To-do item => Exactly as they appear, set down all the lines of the material.

Supplied material =>
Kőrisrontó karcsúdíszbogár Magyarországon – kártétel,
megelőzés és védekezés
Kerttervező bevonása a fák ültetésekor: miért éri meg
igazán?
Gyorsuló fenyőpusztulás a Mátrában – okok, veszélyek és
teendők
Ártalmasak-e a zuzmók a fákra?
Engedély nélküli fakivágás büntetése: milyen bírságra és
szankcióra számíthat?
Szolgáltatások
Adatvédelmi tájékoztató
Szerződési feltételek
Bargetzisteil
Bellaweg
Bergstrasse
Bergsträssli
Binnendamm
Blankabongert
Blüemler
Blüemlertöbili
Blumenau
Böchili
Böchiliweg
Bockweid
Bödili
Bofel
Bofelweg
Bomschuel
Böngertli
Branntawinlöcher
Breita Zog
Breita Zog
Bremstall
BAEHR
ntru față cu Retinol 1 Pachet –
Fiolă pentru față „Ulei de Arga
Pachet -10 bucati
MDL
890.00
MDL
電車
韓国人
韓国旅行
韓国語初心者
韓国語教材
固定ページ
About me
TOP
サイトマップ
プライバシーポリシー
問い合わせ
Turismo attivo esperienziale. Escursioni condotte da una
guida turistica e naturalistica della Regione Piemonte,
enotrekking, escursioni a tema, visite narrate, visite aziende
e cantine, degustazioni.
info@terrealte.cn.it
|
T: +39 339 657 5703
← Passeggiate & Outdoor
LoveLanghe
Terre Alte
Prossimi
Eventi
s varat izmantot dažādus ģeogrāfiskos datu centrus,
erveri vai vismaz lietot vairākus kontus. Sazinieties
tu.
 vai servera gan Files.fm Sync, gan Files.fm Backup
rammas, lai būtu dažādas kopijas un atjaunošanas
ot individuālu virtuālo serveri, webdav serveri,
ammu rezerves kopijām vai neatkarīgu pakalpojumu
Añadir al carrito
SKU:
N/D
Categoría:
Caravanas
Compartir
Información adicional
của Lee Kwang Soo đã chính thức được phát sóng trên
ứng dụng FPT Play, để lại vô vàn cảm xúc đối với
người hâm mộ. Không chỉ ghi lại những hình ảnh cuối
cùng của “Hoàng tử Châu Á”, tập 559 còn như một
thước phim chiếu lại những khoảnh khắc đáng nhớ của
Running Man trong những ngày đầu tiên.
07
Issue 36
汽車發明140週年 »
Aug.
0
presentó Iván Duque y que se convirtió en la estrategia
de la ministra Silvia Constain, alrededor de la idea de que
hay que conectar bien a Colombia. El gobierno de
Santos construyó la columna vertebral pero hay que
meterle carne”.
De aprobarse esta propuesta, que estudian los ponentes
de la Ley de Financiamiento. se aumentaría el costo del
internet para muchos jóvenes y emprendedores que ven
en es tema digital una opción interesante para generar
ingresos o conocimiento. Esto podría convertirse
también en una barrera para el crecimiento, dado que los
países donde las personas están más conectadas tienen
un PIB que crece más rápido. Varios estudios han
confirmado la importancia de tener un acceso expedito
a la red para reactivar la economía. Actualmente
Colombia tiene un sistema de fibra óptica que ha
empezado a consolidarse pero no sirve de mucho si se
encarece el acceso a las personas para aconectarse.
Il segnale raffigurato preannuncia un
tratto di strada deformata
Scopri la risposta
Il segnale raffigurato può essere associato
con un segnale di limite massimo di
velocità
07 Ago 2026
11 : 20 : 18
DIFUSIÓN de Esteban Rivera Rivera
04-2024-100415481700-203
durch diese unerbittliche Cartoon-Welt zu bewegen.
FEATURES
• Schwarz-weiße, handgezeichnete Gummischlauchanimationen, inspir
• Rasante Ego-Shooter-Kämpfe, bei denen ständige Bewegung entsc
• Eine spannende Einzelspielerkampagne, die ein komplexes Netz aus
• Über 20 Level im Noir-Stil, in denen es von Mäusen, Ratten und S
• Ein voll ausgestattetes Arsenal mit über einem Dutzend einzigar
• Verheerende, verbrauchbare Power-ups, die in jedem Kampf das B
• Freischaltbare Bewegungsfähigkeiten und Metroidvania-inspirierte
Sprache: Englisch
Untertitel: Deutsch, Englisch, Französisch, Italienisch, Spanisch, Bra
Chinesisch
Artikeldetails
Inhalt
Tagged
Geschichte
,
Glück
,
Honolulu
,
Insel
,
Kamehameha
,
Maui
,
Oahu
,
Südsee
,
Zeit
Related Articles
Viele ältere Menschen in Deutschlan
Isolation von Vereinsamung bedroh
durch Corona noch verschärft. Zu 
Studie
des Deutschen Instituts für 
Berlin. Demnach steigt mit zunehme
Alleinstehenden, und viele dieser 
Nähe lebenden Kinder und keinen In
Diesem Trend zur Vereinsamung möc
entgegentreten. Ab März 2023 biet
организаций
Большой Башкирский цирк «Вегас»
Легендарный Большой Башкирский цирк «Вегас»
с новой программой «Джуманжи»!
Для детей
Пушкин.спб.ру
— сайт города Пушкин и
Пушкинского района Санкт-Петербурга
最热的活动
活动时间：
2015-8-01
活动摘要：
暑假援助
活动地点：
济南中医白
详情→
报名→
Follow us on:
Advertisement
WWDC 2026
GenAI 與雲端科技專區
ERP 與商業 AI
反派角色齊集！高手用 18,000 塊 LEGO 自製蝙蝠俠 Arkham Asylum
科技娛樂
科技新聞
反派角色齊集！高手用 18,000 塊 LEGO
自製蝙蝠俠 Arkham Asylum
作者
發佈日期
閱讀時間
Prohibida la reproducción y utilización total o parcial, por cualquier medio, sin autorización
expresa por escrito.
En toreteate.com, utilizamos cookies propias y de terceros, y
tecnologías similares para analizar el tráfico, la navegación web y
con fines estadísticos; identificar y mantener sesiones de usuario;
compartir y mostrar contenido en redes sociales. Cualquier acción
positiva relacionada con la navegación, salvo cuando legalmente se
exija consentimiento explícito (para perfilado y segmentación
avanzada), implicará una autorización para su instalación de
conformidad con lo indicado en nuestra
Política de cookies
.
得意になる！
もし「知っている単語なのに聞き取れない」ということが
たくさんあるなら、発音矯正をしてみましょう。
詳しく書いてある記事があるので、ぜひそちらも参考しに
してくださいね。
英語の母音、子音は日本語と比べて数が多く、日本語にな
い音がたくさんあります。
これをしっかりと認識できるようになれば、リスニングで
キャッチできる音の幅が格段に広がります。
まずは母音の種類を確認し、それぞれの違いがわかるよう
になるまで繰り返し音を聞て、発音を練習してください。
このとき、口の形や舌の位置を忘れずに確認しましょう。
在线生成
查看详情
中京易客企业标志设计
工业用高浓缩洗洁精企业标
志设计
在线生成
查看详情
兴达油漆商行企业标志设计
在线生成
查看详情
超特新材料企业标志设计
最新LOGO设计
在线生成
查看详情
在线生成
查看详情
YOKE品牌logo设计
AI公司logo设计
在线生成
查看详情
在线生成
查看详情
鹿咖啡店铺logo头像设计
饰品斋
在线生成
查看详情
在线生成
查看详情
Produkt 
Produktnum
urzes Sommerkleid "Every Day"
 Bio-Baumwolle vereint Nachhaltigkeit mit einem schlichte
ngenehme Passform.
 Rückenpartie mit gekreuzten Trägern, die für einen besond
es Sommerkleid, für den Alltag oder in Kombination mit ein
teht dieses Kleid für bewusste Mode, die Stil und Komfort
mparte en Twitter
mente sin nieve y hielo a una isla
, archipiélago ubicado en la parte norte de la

Result for this exercise =>
Kőrisrontó karcsúdíszbogár Magyarországon – kártétel,
megelőzés és védekezés
Kerttervező bevonása a fák ültetésekor: miért éri meg
igazán?
Gyorsuló fenyőpusztulás a Mátrában – okok, veszélyek és
teendők
Ártalmasak-e a zuzmók a fákra?
Engedély nélküli fakivágás büntetése: milyen bírságra és
szankcióra számíthat?
Szolgáltatások
Adatvédelmi tájékoztató
Szerződési feltételek
Bargetzisteil
Bellaweg
Bergstrasse
Bergsträssli
Binnendamm
Blankabongert
Blüemler
Blüemlertöbili
Blumenau
Böchili
Böchiliweg
Bockweid
Bödili
Bofel
Bofelweg
Bomschuel
Böngertli
Branntawinlöcher
Breita Zog
Breita Zog
Bremstall
BAEHR
ntru față cu Retinol 1 Pachet –
Fiolă pentru față „Ulei de Arga
Pachet -10 bucati
MDL
890.00
MDL
電車
韓国人
韓国旅行
韓国語初心者
韓国語教材
固定ページ
About me
TOP
サイトマップ
プライバシーポリシー
問い合わせ
Turismo attivo esperienziale. Escursioni condotte da una
guida turistica e naturalistica della Regione Piemonte,
enotrekking, escursioni a tema, visite narrate, visite aziende
e cantine, degustazioni.
info@terrealte.cn.it
|
T: +39 339 657 5703
← Passeggiate & Outdoor
LoveLanghe
Terre Alte
Prossimi
Eventi
s varat izmantot dažādus ģeogrāfiskos datu centrus,
erveri vai vismaz lietot vairākus kontus. Sazinieties
tu.
 vai servera gan Files.fm Sync, gan Files.fm Backup
rammas, lai būtu dažādas kopijas un atjaunošanas
ot individuālu virtuālo serveri, webdav serveri,
ammu rezerves kopijām vai neatkarīgu pakalpojumu
Añadir al carrito
SKU:
N/D
Categoría:
Caravanas
Compartir
Información adicional
của Lee Kwang Soo đã chính thức được phát sóng trên
ứng dụng FPT Play, để lại vô vàn cảm xúc đối với
người hâm mộ. Không chỉ ghi lại những hình ảnh cuối
cùng của “Hoàng tử Châu Á”, tập 559 còn như một
thước phim chiếu lại những khoảnh khắc đáng nhớ của
Running Man trong những ngày đầu tiên.
07
Issue 36
汽車發明140週年 »
Aug.
0
presentó Iván Duque y que se convirtió en la estrategia
de la ministra Silvia Constain, alrededor de la idea de que
hay que conectar bien a Colombia. El gobierno de
Santos construyó la columna vertebral pero hay que
meterle carne”.
De aprobarse esta propuesta, que estudian los ponentes
de la Ley de Financiamiento. se aumentaría el costo del
internet para muchos jóvenes y emprendedores que ven
en es tema digital una opción interesante para generar
ingresos o conocimiento. Esto podría convertirse
también en una barrera para el crecimiento, dado que los
países donde las personas están más conectadas tienen
un PIB que crece más rápido. Varios estudios han
confirmado la importancia de tener un acceso expedito
a la red para reactivar la economía. Actualmente
Colombia tiene un sistema de fibra óptica que ha
empezado a consolidarse pero no sirve de mucho si se
encarece el acceso a las personas para aconectarse.
Il segnale raffigurato preannuncia un
tratto di strada deformata
Scopri la risposta
Il segnale raffigurato può essere associato
con un segnale di limite massimo di
velocità
07 Ago 2026
11 : 20 : 18
DIFUSIÓN de Esteban Rivera Rivera
04-2024-100415481700-203
durch diese unerbittliche Cartoon-Welt zu bewegen.
FEATURES
• Schwarz-weiße, handgezeichnete Gummischlauchanimationen, inspir
• Rasante Ego-Shooter-Kämpfe, bei denen ständige Bewegung entsc
• Eine spannende Einzelspielerkampagne, die ein komplexes Netz aus
• Über 20 Level im Noir-Stil, in denen es von Mäusen, Ratten und S
• Ein voll ausgestattetes Arsenal mit über einem Dutzend einzigar
• Verheerende, verbrauchbare Power-ups, die in jedem Kampf das B
• Freischaltbare Bewegungsfähigkeiten und Metroidvania-inspirierte
Sprache: Englisch
Untertitel: Deutsch, Englisch, Französisch, Italienisch, Spanisch, Bra
Chinesisch
Artikeldetails
Inhalt
Tagged
Geschichte
,
Glück
,
Honolulu
,
Insel
,
Kamehameha
,
Maui
,
Oahu
,
Südsee
,
Zeit
Related Articles
Viele ältere Menschen in Deutschlan
Isolation von Vereinsamung bedroh
durch Corona noch verschärft. Zu 
Studie
des Deutschen Instituts für 
Berlin. Demnach steigt mit zunehme
Alleinstehenden, und viele dieser 
Nähe lebenden Kinder und keinen In
Diesem Trend zur Vereinsamung möc
entgegentreten. Ab März 2023 biet
организаций
Большой Башкирский цирк «Вегас»
Легендарный Большой Башкирский цирк «Вегас»
с новой программой «Джуманжи»!
Для детей
Пушкин.спб.ру
— сайт города Пушкин и
Пушкинского района Санкт-Петербурга
最热的活动
活动时间：
2015-8-01
活动摘要：
暑假援助
活动地点：
济南中医白
详情→
报名→
Follow us on:
Advertisement
WWDC 2026
GenAI 與雲端科技專區
ERP 與商業 AI
反派角色齊集！高手用 18,000 塊 LEGO 自製蝙蝠俠 Arkham Asylum
科技娛樂
科技新聞
反派角色齊集！高手用 18,000 塊 LEGO
自製蝙蝠俠 Arkham Asylum
作者
發佈日期
閱讀時間
Prohibida la reproducción y utilización total o parcial, por cualquier medio, sin autorización
expresa por escrito.
En toreteate.com, utilizamos cookies propias y de terceros, y
tecnologías similares para analizar el tráfico, la navegación web y
con fines estadísticos; identificar y mantener sesiones de usuario;
compartir y mostrar contenido en redes sociales. Cualquier acción
positiva relacionada con la navegación, salvo cuando legalmente se
exija consentimiento explícito (para perfilado y segmentación
avanzada), implicará una autorización para su instalación de
conformidad con lo indicado en nuestra
Política de cookies
.
得意になる！
もし「知っている単語なのに聞き取れない」ということが
たくさんあるなら、発音矯正をしてみましょう。
詳しく書いてある記事があるので、ぜひそちらも参考しに
してくださいね。
英語の母音、子音は日本語と比べて数が多く、日本語にな
い音がたくさんあります。
これをしっかりと認識できるようになれば、リスニングで
キャッチできる音の幅が格段に広がります。
まずは母音の種類を確認し、それぞれの違いがわかるよう
になるまで繰り返し音を聞て、発音を練習してください。
このとき、口の形や舌の位置を忘れずに確認しましょう。
在线生成
查看详情
中京易客企业标志设计
工业用高浓缩洗洁精企业标
志设计
在线生成
查看详情
兴达油漆商行企业标志设计
在线生成
查看详情
超特新材料企业标志设计
最新LOGO设计
在线生成
查看详情
在线生成
查看详情
YOKE品牌logo设计
AI公司logo设计
在线生成
查看详情
在线生成
查看详情
鹿咖啡店铺logo头像设计
饰品斋
在线生成
查看详情
在线生成
查看详情
Produkt 
Produktnum
urzes Sommerkleid "Every Day"
 Bio-Baumwolle vereint Nachhaltigkeit mit einem schlichte
ngenehme Passform.
 Rückenpartie mit gekreuzten Trägern, die für einen besond
es Sommerkleid, für den Alltag oder in Kombination mit ein
teht dieses Kleid für bewusste Mode, die Stil und Komfort
mparte en Twitter
mente sin nieve y hielo a una isla
, archipiélago ubicado en la parte norte de la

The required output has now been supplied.